Implementation order

PhaseWhatFiles
1FileHandle trait + FileErrorlibkernel/src/file.rs (new)
2fd_table on Process + alloc_fd/close_fdlibkernel/src/process.rs
3ConsoleHandlelibkernel/src/file.rs
4Refactor sys_write to use fd tablelibkernel/src/syscall.rs
5Add sys_read + sys_closelibkernel/src/syscall.rs
6Blocked thread state + block_current_thread / unblocklibkernel/src/task/scheduler.rs
7PipeInner / PipeReader / PipeWriterlibkernel/src/pipe.rs (new)
8sys_pipe syscalllibkernel/src/syscall.rs
9dup2 (optional, for shell redirection)libkernel/src/syscall.rs

Phases 1–5 are useful independently — they give user processes a real fd abstraction for stdout/stderr.
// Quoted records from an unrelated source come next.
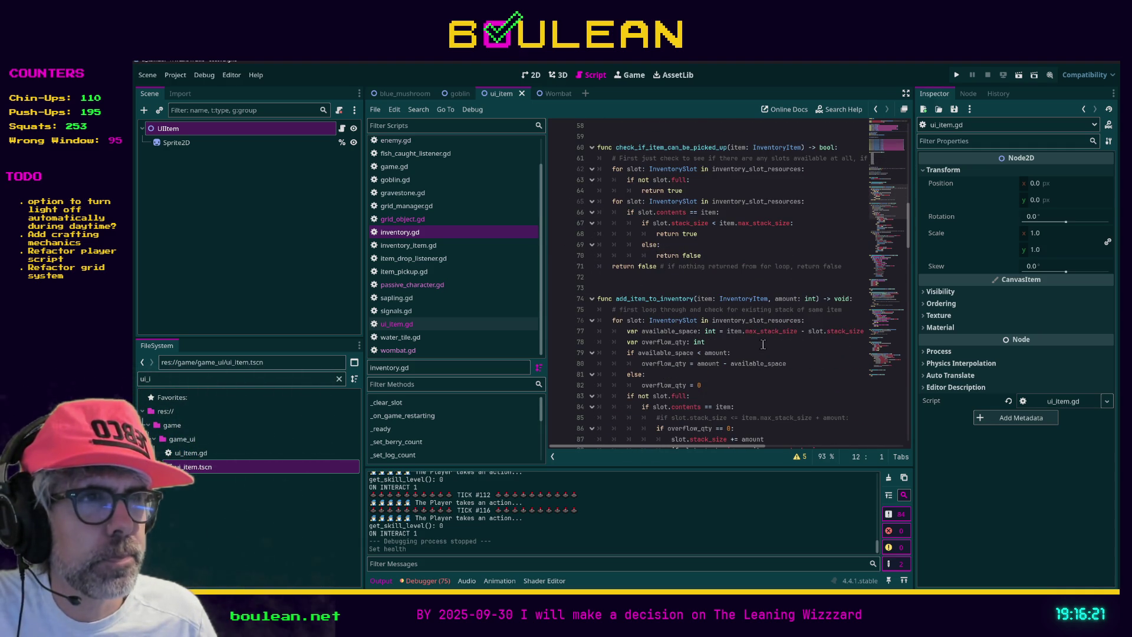
scroll(698, 363, down, 1)
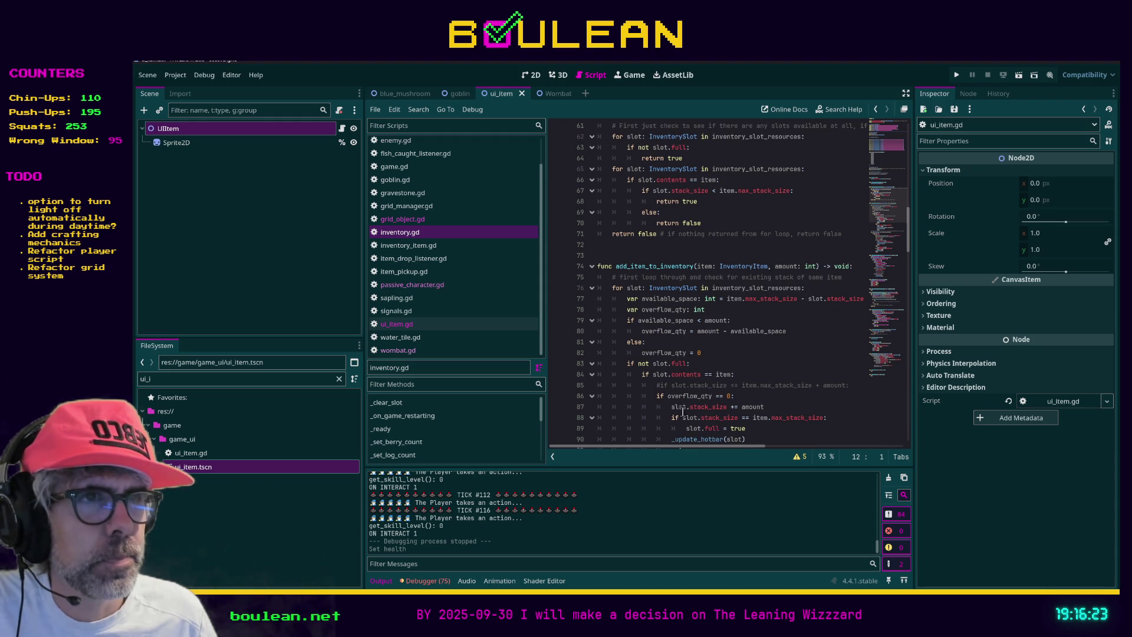
mouse_move(638, 444)
mouse_down()
mouse_move(649, 444)
mouse_move(638, 447)
mouse_up()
Phase 6 is needed for any future blocking syscall (futex, sleep, waitpid). Phases 7–8 deliver pipes.


Open questions

  • Pipe capacity: 4096 bytes matches Linux’s historical default. Should this be page-sized for alignment, or is VecDeque fine?
  • Multiple readers/writers: This design supports only one blocked reader and one blocked writer. For a single pipe between two processes this is fine, but dup-ed fds sharing a pipe end would need a wait queue.
  • Signal delivery: POSIX SIGPIPE on write to a broken pipe is not modelled — we return EPIPE instead. Signals can be added later.
  • O_NONBLOCK: Not yet supported. Would return EAGAIN instead of blocking. Requires fd-level flags.
  • VFS integration: A future VfsHandle implementing FileHandle would connect the VFS’s async read_file to the synchronous FileHandle::read by using the same blocking mechanism.